Polar CI: A Cloud based Polar Resource Discovery Portal (NSF and Microsoft funded)
The Polar CI Portal is a one stop portal that makes it easy for users to discover and access polar-related geospatial resources available across different online environments. In general, (1) a lightweight web engine framework is developed to search geospatial resources; (2) a data warehouse is built to harvest, store, search, and distribute geospatial information; (3) a harvesting middleware is established to harvest data from different online environments and convert them into formats that data warehouse supports; (4) a semantic-based query statement refinement is proposed to improve recall level and precision; (5) sophisticated functionalities (e.g. service quality monitoring and polar viewer) are used as a means of improving user experience and assisting decision-making; and (6) a quality of service engine is used to provide users with service quality information
Ecological Service Modeler (ESM) of IDRISI Geospatial Software
The Earth Trends Modeler (ETM) is an integrated suite of tools within TerrSet for the analysis of image time series data associated with Earth Observation remotely sensed imagery. With Earth Trends Modeler, users can rapidly assess long term climate trends, measure seasonal trends in phenology, and decompose image time series to seek recurrent patterns in space and time.
- Role: Technical lead
- ESM website
Global Diffusion Pattern and Hot Spot Analysis of Vaccine-Preventable Diseases
Spatial characteristics reveal the concentration of vaccine-preventable disease is in Africa and the Near East and that disease dispersion is variable depending on disease.
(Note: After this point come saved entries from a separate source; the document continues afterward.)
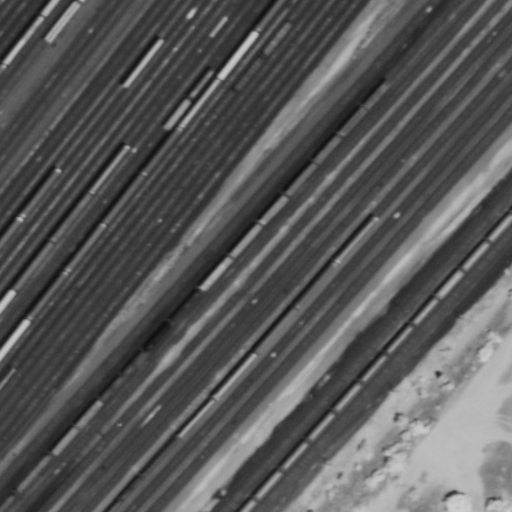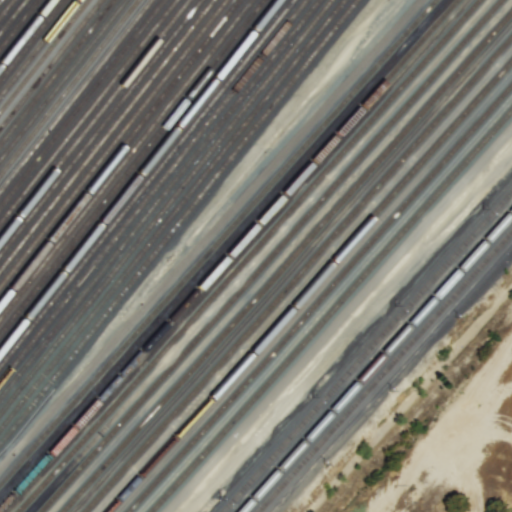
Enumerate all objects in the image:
railway: (1, 2)
railway: (8, 10)
railway: (14, 17)
railway: (20, 25)
railway: (26, 33)
railway: (33, 41)
railway: (38, 49)
railway: (45, 57)
railway: (51, 65)
railway: (58, 73)
railway: (63, 81)
railway: (70, 89)
railway: (76, 97)
railway: (83, 105)
railway: (89, 113)
railway: (95, 121)
railway: (101, 128)
railway: (107, 136)
railway: (114, 144)
railway: (120, 152)
railway: (126, 160)
railway: (132, 168)
railway: (139, 176)
railway: (148, 185)
railway: (154, 193)
railway: (161, 201)
railway: (167, 208)
railway: (173, 216)
railway: (180, 223)
railway: (219, 244)
railway: (230, 256)
railway: (252, 256)
railway: (274, 256)
railway: (289, 264)
railway: (300, 276)
railway: (311, 288)
railway: (322, 300)
railway: (332, 312)
railway: (369, 353)
railway: (377, 363)
railway: (386, 372)
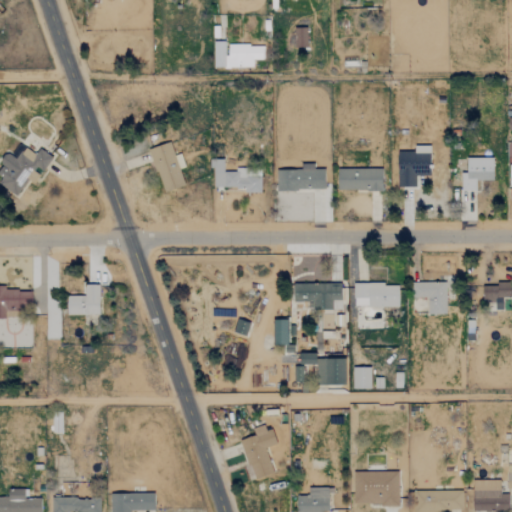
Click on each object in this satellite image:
road: (244, 0)
building: (510, 2)
building: (300, 37)
building: (219, 54)
building: (243, 55)
road: (36, 74)
building: (413, 166)
building: (22, 168)
building: (476, 172)
building: (510, 176)
building: (234, 177)
building: (300, 179)
building: (359, 179)
road: (256, 239)
road: (134, 255)
building: (496, 291)
building: (375, 295)
building: (322, 296)
building: (431, 296)
building: (14, 300)
building: (83, 302)
building: (241, 327)
building: (307, 358)
building: (331, 371)
building: (361, 377)
road: (348, 398)
road: (92, 401)
building: (56, 423)
building: (258, 451)
building: (509, 480)
building: (375, 488)
building: (488, 497)
building: (313, 501)
building: (440, 501)
building: (18, 502)
building: (131, 502)
building: (74, 504)
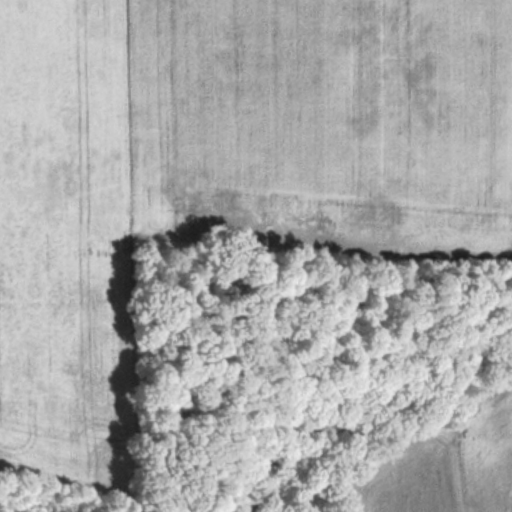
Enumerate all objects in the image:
road: (453, 423)
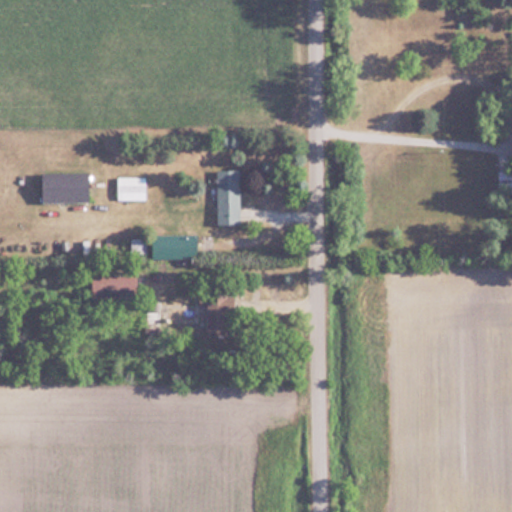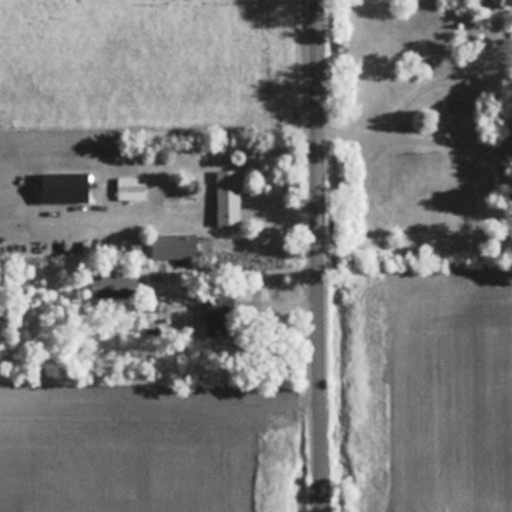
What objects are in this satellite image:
road: (410, 128)
building: (504, 181)
building: (66, 185)
building: (131, 186)
building: (228, 195)
building: (175, 245)
road: (319, 255)
building: (216, 313)
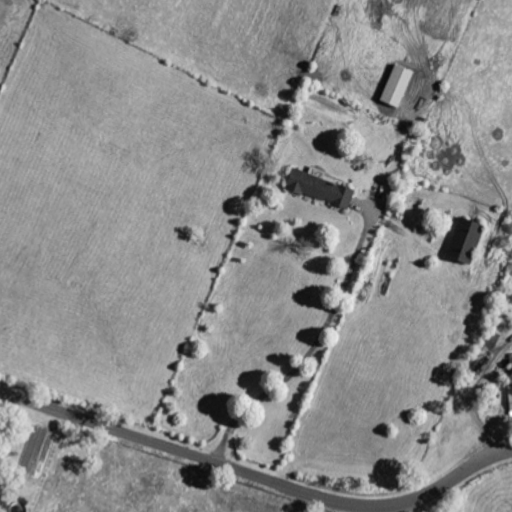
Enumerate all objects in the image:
building: (401, 85)
building: (321, 187)
building: (468, 239)
road: (308, 350)
building: (510, 364)
building: (508, 400)
road: (257, 479)
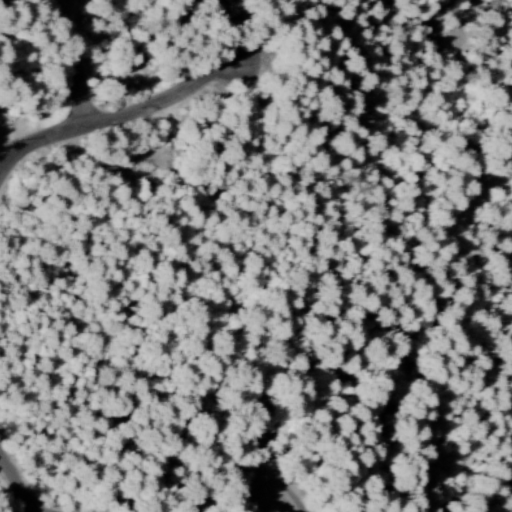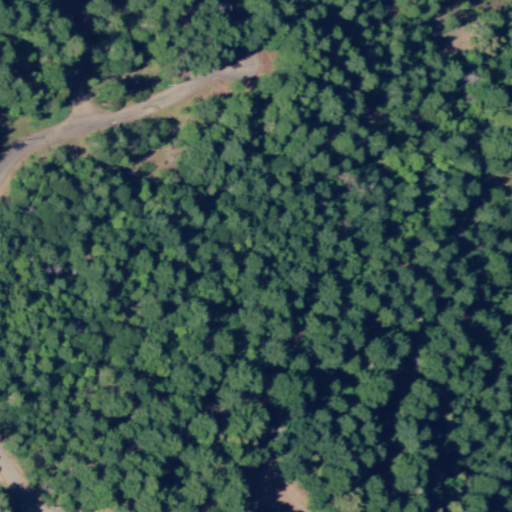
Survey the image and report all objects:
building: (202, 3)
road: (101, 58)
road: (0, 199)
road: (287, 484)
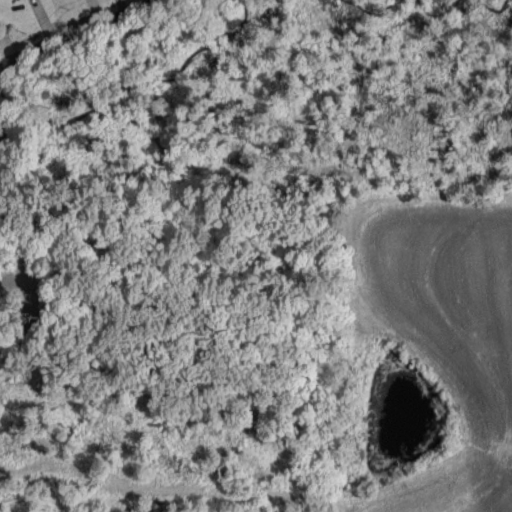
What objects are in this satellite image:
road: (78, 34)
building: (2, 147)
road: (24, 277)
building: (44, 300)
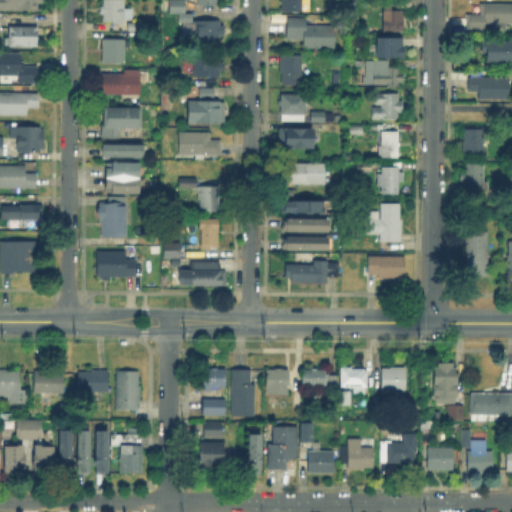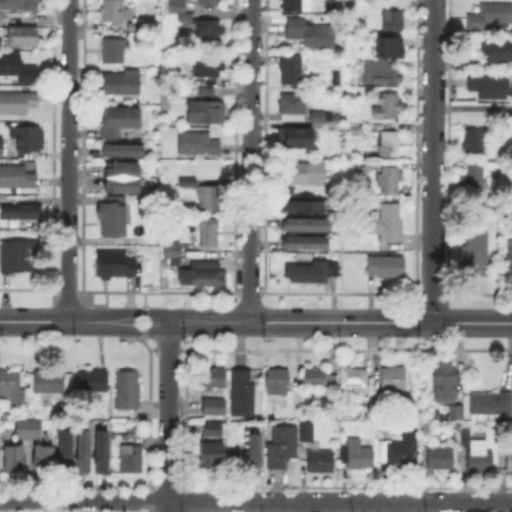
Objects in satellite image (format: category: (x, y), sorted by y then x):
building: (206, 1)
building: (349, 2)
building: (403, 2)
building: (17, 3)
building: (210, 3)
building: (17, 4)
building: (288, 4)
building: (293, 6)
building: (177, 7)
building: (177, 9)
building: (112, 10)
building: (113, 11)
building: (391, 15)
building: (492, 15)
building: (0, 18)
building: (390, 18)
building: (203, 28)
building: (211, 31)
building: (308, 32)
building: (311, 34)
building: (20, 35)
building: (22, 37)
building: (385, 45)
building: (390, 46)
building: (110, 49)
building: (113, 49)
building: (496, 49)
building: (498, 51)
building: (16, 66)
building: (17, 67)
building: (203, 67)
building: (208, 67)
building: (288, 68)
building: (290, 70)
building: (378, 72)
building: (381, 74)
building: (119, 81)
building: (112, 85)
building: (487, 85)
building: (487, 86)
building: (203, 91)
building: (16, 101)
building: (18, 103)
building: (384, 104)
building: (290, 105)
building: (387, 107)
building: (293, 108)
building: (201, 110)
building: (203, 110)
building: (321, 117)
building: (117, 118)
building: (117, 119)
building: (354, 127)
building: (25, 136)
building: (28, 136)
building: (293, 136)
building: (471, 139)
building: (299, 140)
building: (473, 141)
building: (195, 142)
building: (386, 142)
building: (0, 143)
building: (389, 144)
building: (1, 145)
building: (197, 145)
building: (122, 147)
building: (119, 149)
road: (68, 161)
road: (250, 161)
road: (432, 161)
building: (364, 168)
building: (302, 172)
building: (121, 174)
building: (307, 174)
building: (470, 174)
building: (15, 175)
building: (17, 176)
building: (119, 176)
building: (390, 177)
building: (387, 178)
building: (186, 180)
building: (473, 181)
building: (290, 191)
building: (206, 196)
building: (209, 199)
building: (300, 205)
building: (304, 206)
building: (19, 210)
building: (21, 213)
building: (113, 220)
building: (382, 220)
building: (305, 222)
building: (302, 223)
building: (385, 223)
building: (206, 231)
building: (208, 233)
building: (302, 241)
building: (305, 241)
building: (169, 248)
building: (173, 251)
building: (474, 252)
building: (16, 254)
building: (476, 254)
building: (17, 257)
building: (508, 257)
building: (510, 261)
building: (112, 263)
building: (384, 264)
building: (114, 265)
building: (387, 268)
building: (309, 270)
building: (314, 272)
building: (206, 275)
road: (158, 312)
road: (34, 321)
road: (144, 321)
road: (380, 322)
road: (209, 329)
road: (117, 330)
building: (211, 376)
building: (315, 376)
building: (351, 377)
building: (390, 377)
building: (353, 378)
building: (90, 379)
building: (319, 379)
building: (46, 380)
building: (212, 380)
building: (274, 380)
building: (394, 380)
building: (10, 381)
building: (442, 381)
building: (48, 382)
building: (93, 382)
building: (277, 382)
building: (10, 385)
building: (446, 385)
building: (125, 388)
building: (240, 390)
building: (239, 391)
building: (128, 392)
building: (344, 398)
building: (489, 402)
building: (211, 405)
building: (491, 405)
building: (214, 407)
building: (453, 409)
road: (167, 412)
building: (456, 413)
building: (26, 427)
building: (210, 427)
building: (29, 428)
building: (214, 430)
building: (303, 430)
building: (426, 430)
building: (307, 433)
building: (280, 444)
building: (65, 447)
building: (84, 447)
building: (103, 447)
building: (62, 448)
building: (282, 448)
building: (400, 448)
building: (80, 450)
building: (99, 450)
building: (126, 450)
building: (400, 450)
building: (208, 451)
building: (252, 451)
building: (251, 452)
building: (42, 454)
building: (130, 455)
building: (477, 455)
building: (15, 456)
building: (40, 456)
building: (358, 456)
building: (438, 456)
building: (478, 456)
building: (11, 457)
building: (212, 457)
building: (507, 458)
building: (317, 459)
building: (440, 459)
building: (506, 460)
building: (322, 461)
road: (256, 500)
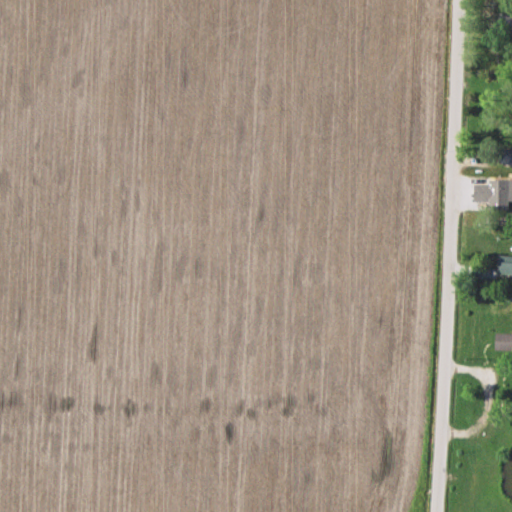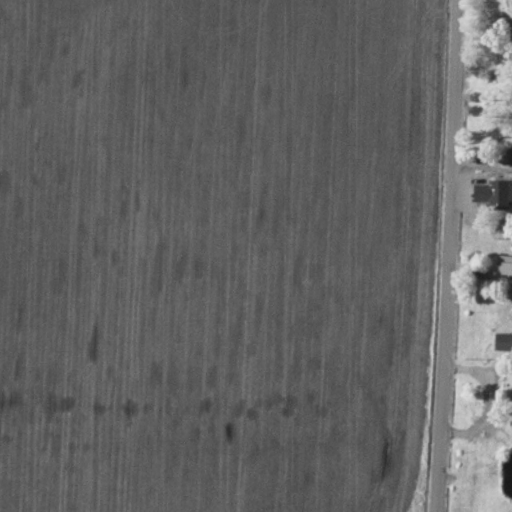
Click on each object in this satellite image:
building: (506, 17)
building: (507, 158)
building: (495, 195)
road: (452, 256)
building: (506, 263)
building: (504, 342)
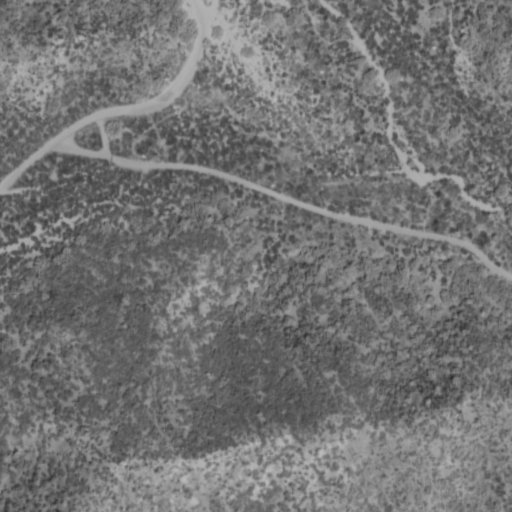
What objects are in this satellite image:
road: (127, 112)
road: (94, 154)
road: (312, 210)
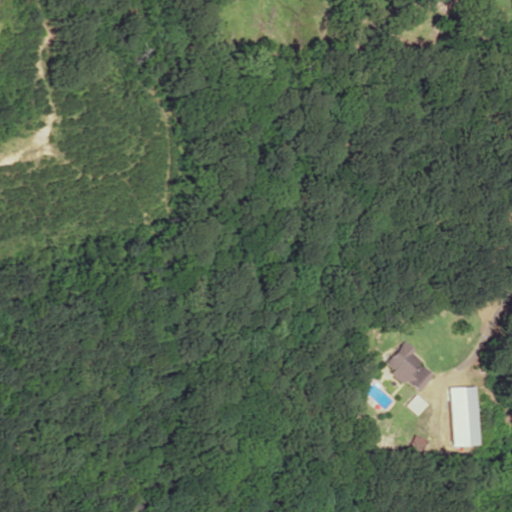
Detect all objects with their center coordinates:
building: (509, 0)
road: (485, 292)
building: (403, 365)
building: (456, 414)
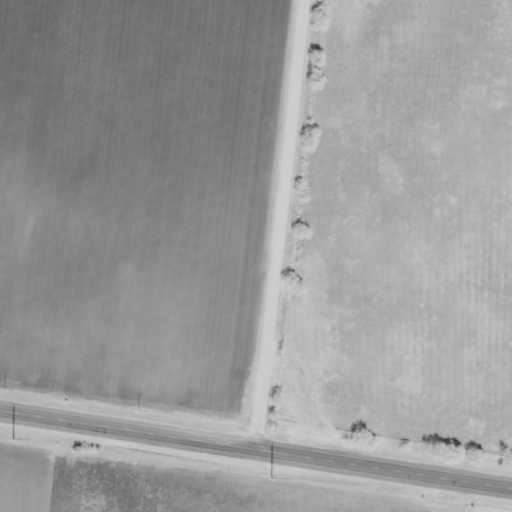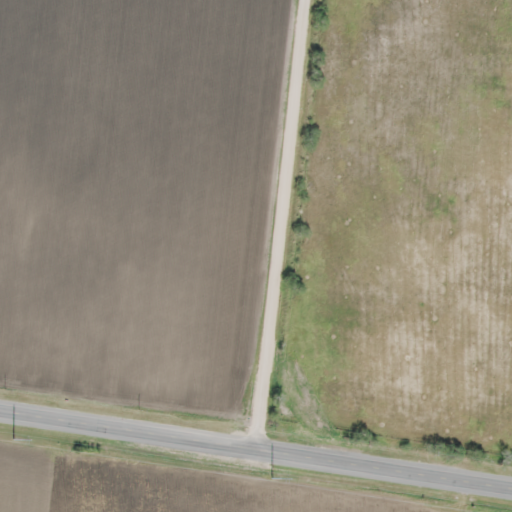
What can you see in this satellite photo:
road: (276, 225)
road: (255, 451)
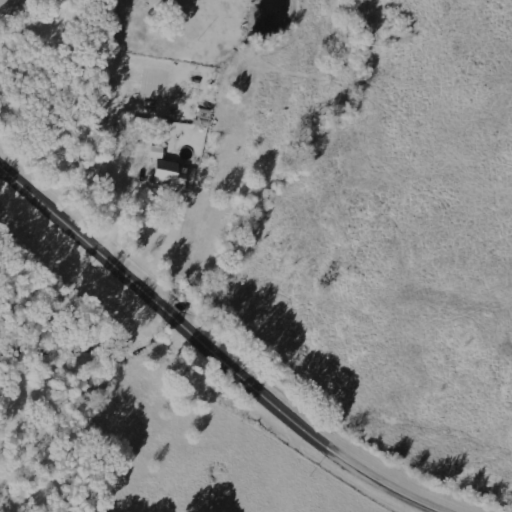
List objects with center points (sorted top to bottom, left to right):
building: (4, 3)
road: (139, 130)
building: (174, 177)
road: (224, 349)
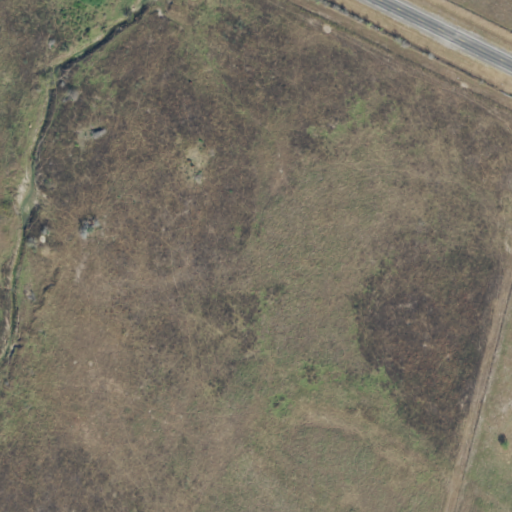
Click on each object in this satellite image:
road: (452, 29)
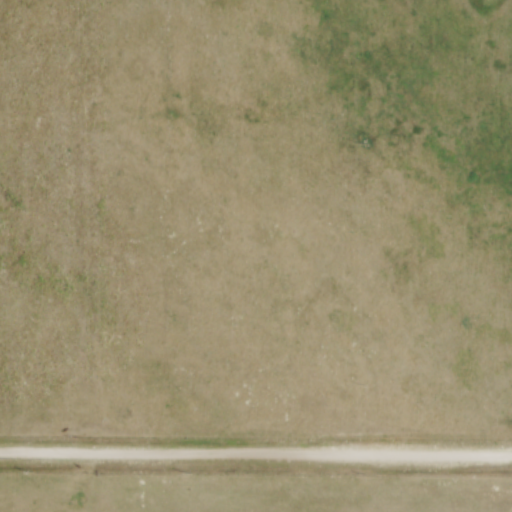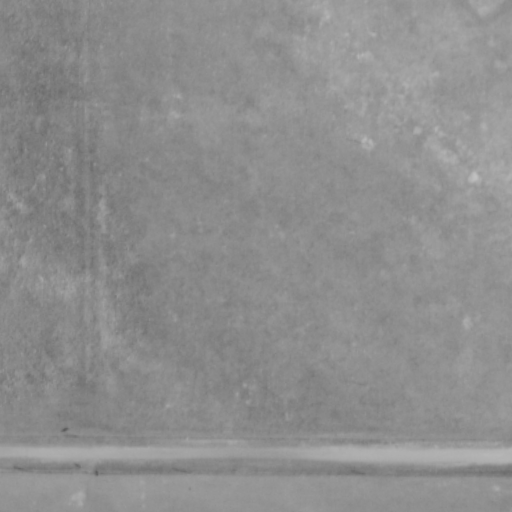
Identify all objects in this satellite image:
road: (255, 456)
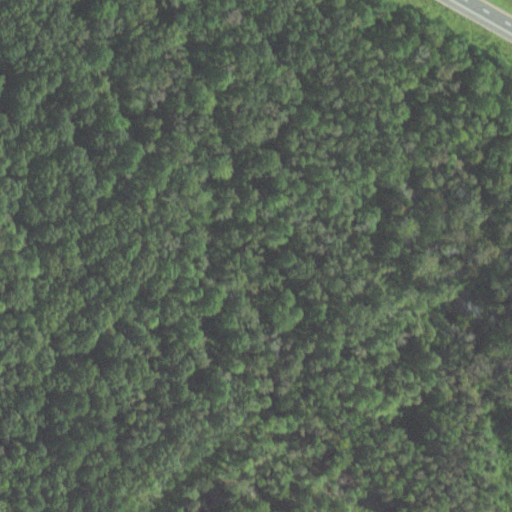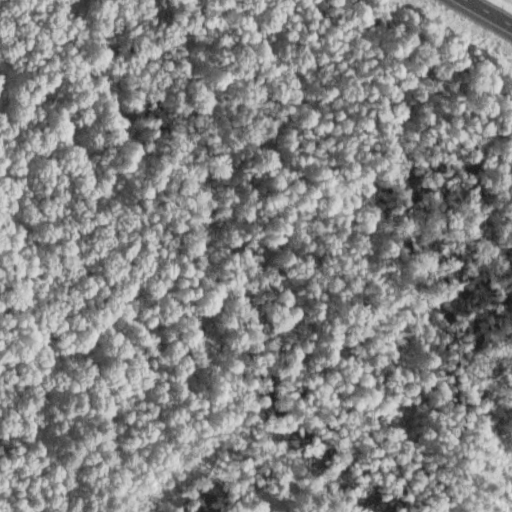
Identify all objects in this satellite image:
road: (488, 13)
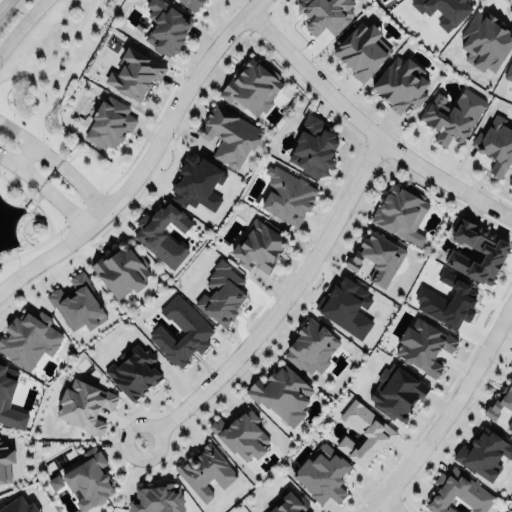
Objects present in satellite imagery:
road: (3, 4)
building: (191, 4)
building: (445, 11)
building: (325, 14)
building: (325, 14)
road: (21, 26)
building: (166, 27)
building: (485, 42)
building: (361, 49)
building: (361, 50)
building: (508, 71)
building: (509, 72)
building: (135, 73)
building: (134, 75)
building: (401, 84)
building: (252, 87)
building: (253, 87)
building: (452, 115)
building: (110, 123)
building: (109, 124)
road: (367, 125)
building: (229, 135)
building: (229, 136)
building: (495, 143)
building: (495, 145)
building: (313, 147)
building: (314, 147)
road: (42, 148)
road: (146, 157)
road: (30, 177)
building: (510, 181)
building: (197, 184)
road: (93, 194)
building: (287, 196)
building: (401, 213)
road: (70, 215)
building: (163, 234)
building: (260, 245)
building: (259, 246)
building: (477, 251)
building: (477, 253)
building: (378, 257)
building: (378, 257)
building: (122, 270)
building: (123, 270)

The exception is whooping cough, which has a highly variable center of concentration from year to year. Measles exhibited the only statistically significant spatial autocorrelation among all the diseases under investigation. Hottest spots of measles are in Africa and coldest spots are in United States, warm spots are in Near East and cool spots are in Western Europe. Finally, cases of measles could not be explained by the independent variables, including Gini index, health expenditure, or rate of immunization.
- Role: Project lead
- Related paper
Automated Mobility Mode Detection based on GPS Tracking Data
New developments in global positioning systems (GPS) have facilitated the continuous collection of highly accurate locational data for moving objects including humans. The mobility mode implied in volunteered raw GPS tracking data can provide us with valuable information to understand the user. In this paper, we propose an approach that can be used to detect mobility mode by mining/analyzing the geographic location, duration, speed as well as spatial context information in the data. Other ancillary GIS layers such as building footprints are also included to help classify the data. Our approach has been tested on three datasets. Five mobility modes: “transporting”, “parking”, “walking”, “roaming” and “indoor” are detected in our results. A quantitative comparison with the human interpretation results suggested an overall accuracy of 95%. The proposed approach is expected to facilitate the research of many geographic communities and development of location-based service.